**SELECTED EXCERPT**:

Toxic alcohol brew kills at least 34 in India’s Tamil Nadu
A batch of toxic illegal alcohol in India has killed at least 34 people with more than 100 others rushed to hospital, Tamil Nadu state officials told reporters on Thursday.
The deadly mix of locally brewed arrack drink was laced with poisonous methanol, chief minister M.K. Stalin said, the Press Trust of India news agency reported.
Stalin said arrests have been made over the deaths and warned such crimes “ruin society and will be suppressed with an iron fist”, according to a statement from his office.
Hundreds of people die every year in India from cheap alcohol made in backstreet distilleries.
In order to increase its potency the liquor is often spiked with methanol which can cause blindness, liver damage and death.
In the Tamil Nadu case, more than 100 people were hospitalised according to M.S. Prasanth, a top government official in the state’s Kallakurichi district, quoted by Indian media.
State governor R.N. Ravi was “deeply shocked” at the deaths, adding that “many more victims are in serious condition battling for [their] lives”, writing on social media platform X.

**RECORDS PROVIDED**:
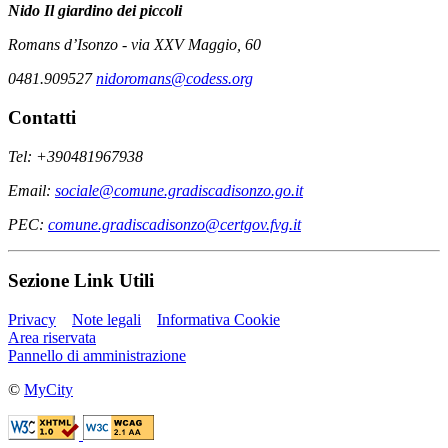
Nido
Il giardino dei piccoli
Romans d’Isonzo - via XXV Maggio, 60
0481.909527
nidoromans@codess.org
Contatti
Tel: +390481967938
Email:
sociale@comune.gradiscadisonzo.go.it
PEC:
comune.gradiscadisonzo@certgov.fvg.it
Sezione Link Utili
Privacy
Note legali
Informativa Cookie
Area riservata
Pannello di amministrazione
©
MyCity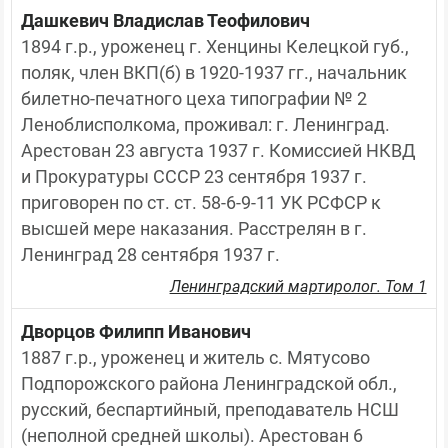
Дашкевич Владислав Теофилович
1894 г.р., уроженец г. Хенцины Келецкой губ., 
поляк, член ВКП(б) в 1920-1937 гг., начальник 
билетно-печатного цеха типографии № 2 
Леноблисполкома, проживал: г. Ленинград. 
Арестован 23 августа 1937 г. Комиссией НКВД 
и Прокуратуры СССР 23 сентября 1937 г. 
приговорен по ст. ст. 58-6-9-11 УК РСФСР к 
высшей мере наказания. Расстрелян в г. 
Ленинград 28 сентября 1937 г.
Ленинградский мартиролог. Том 1
Дворцов Филипп Иванович
1887 г.р., уроженец и житель с. Мятусово 
Подпорожского района Ленинградской обл., 
русский, беспартийный, преподаватель НСШ 
(неполной средней школы). Арестован 6 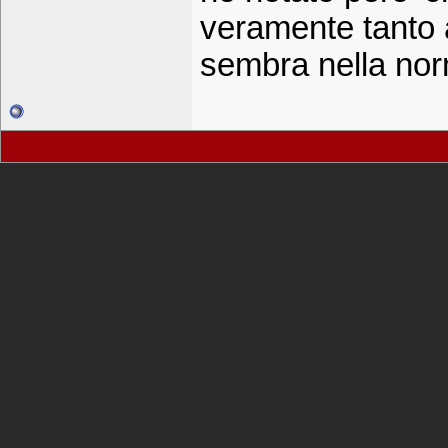
veramente tanto a
sembra nella no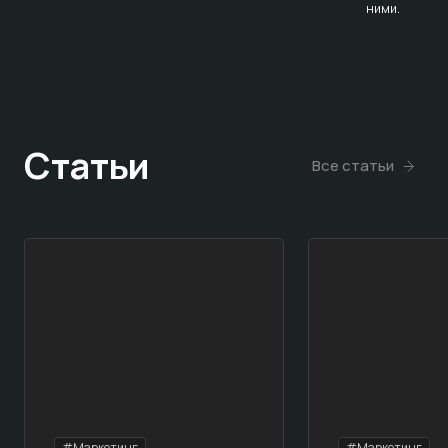
ними.
Статьи
Все статьи
#Маркетинг
#Маркетинг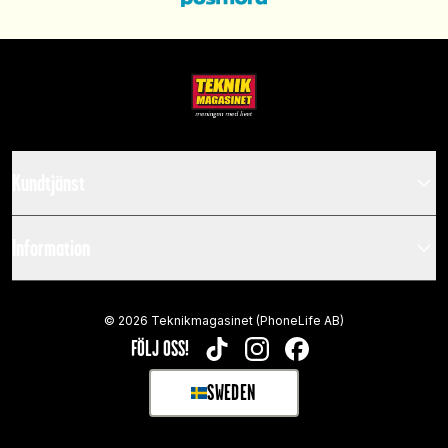
Kundtjänst
Information
©
2026
Teknikmagasinet (PhoneLife AB)
FÖLJ OSS!
TIKTOK
INSTAGRAM
FACEBOOK
SWEDEN
SELECT MARKET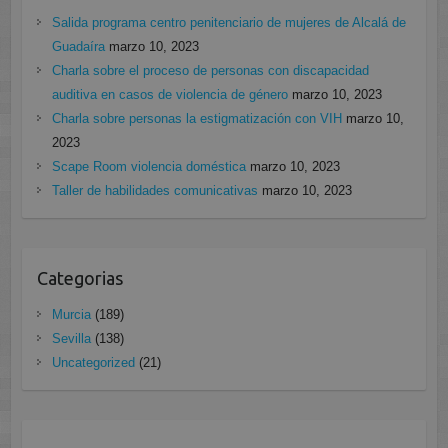
Salida programa centro penitenciario de mujeres de Alcalá de
Guadaíra
marzo 10, 2023
Charla sobre el proceso de personas con discapacidad
auditiva en casos de violencia de género
marzo 10, 2023
Charla sobre personas la estigmatización con VIH
marzo 10,
2023
Scape Room violencia doméstica
marzo 10, 2023
Taller de habilidades comunicativas
marzo 10, 2023
Categorias
Murcia
(189)
Sevilla
(138)
Uncategorized
(21)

**INSTRUCTIONS TO FOLLOW**: In the Tamil Nadu alcohol report, take the stretch from "In the Tamil" through "by Indian media." and substitute "hospitalized" for "hospitalised". These rows come from a separate source.

**ANSWER TO THIS TASK**:
In the Tamil Nadu case, more than 100 people were hospitalized according to M.S. Prasanth, a top government official in the state’s Kallakurichi district, quoted by Indian media.